Key Pension Funds Prohibited from Making Crypto Investments in Brazil, Citing High Risk
Key Takeaways:
- Closed pension funds (EFPCs) in Brazil are now barred from investing reserves in cryptocurrencies, according to the National Monetary Council.
- The regulation aims to protect retirees’ savings and ensure system stability, citing extreme volatility and high risk.
- The move comes amid increasing scrutiny by global regulators of institutional involvement in crypto, which is a stark contrast to some of the approaches taken in the UK and US.
Brazil’s National Monetary Council (CMN), the country’s top financial regulator, has imposed a strict ban on certain pension funds investing in cryptocurrencies.
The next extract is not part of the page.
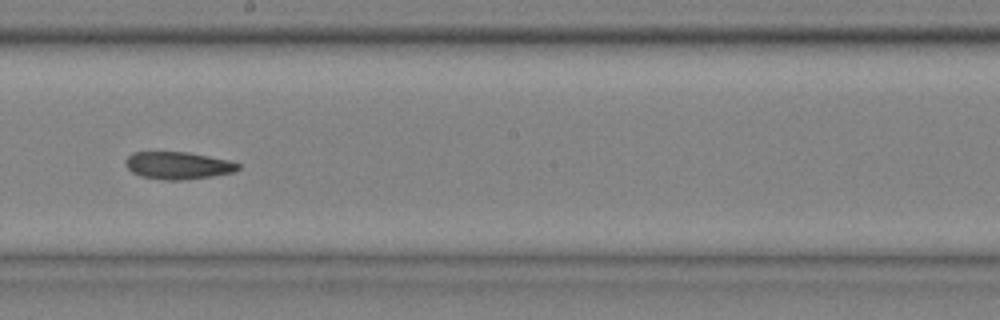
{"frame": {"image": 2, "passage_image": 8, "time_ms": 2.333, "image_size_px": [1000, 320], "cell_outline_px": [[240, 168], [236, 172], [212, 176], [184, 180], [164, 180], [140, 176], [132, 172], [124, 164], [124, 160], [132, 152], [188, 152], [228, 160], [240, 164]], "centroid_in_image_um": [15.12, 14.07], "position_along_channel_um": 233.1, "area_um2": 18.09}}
The measure applies directly to closed supplementary pension funds, or Entidades Fechadas de Previdência Complementar (EFPCs) as they are referred to locally, prohibiting the investments of such funds’ guarantee reserves in Bitcoin (BTC) or any digital assets.
The ruling reinforces Brazil’s cautious stance on cryptocurrency regulation, especially regarding institutional funds. The official ruling was issued under Resolution 5.202/2025.
Brazil’s Aim: Protect Retiree Savings from Market Volatility
The CMN’s directive is driven by concerns over extreme volatility and associated risks in the crypto markets. Financial authorities were concerned about the risk of exposing EFPC retirement savings to volatile assets. These funds — which typically keep reserves in relatively stable instruments like bonds and equities — are regarded as being uniquely susceptible to the extreme price volatility that is a hallmark of cryptocurrencies.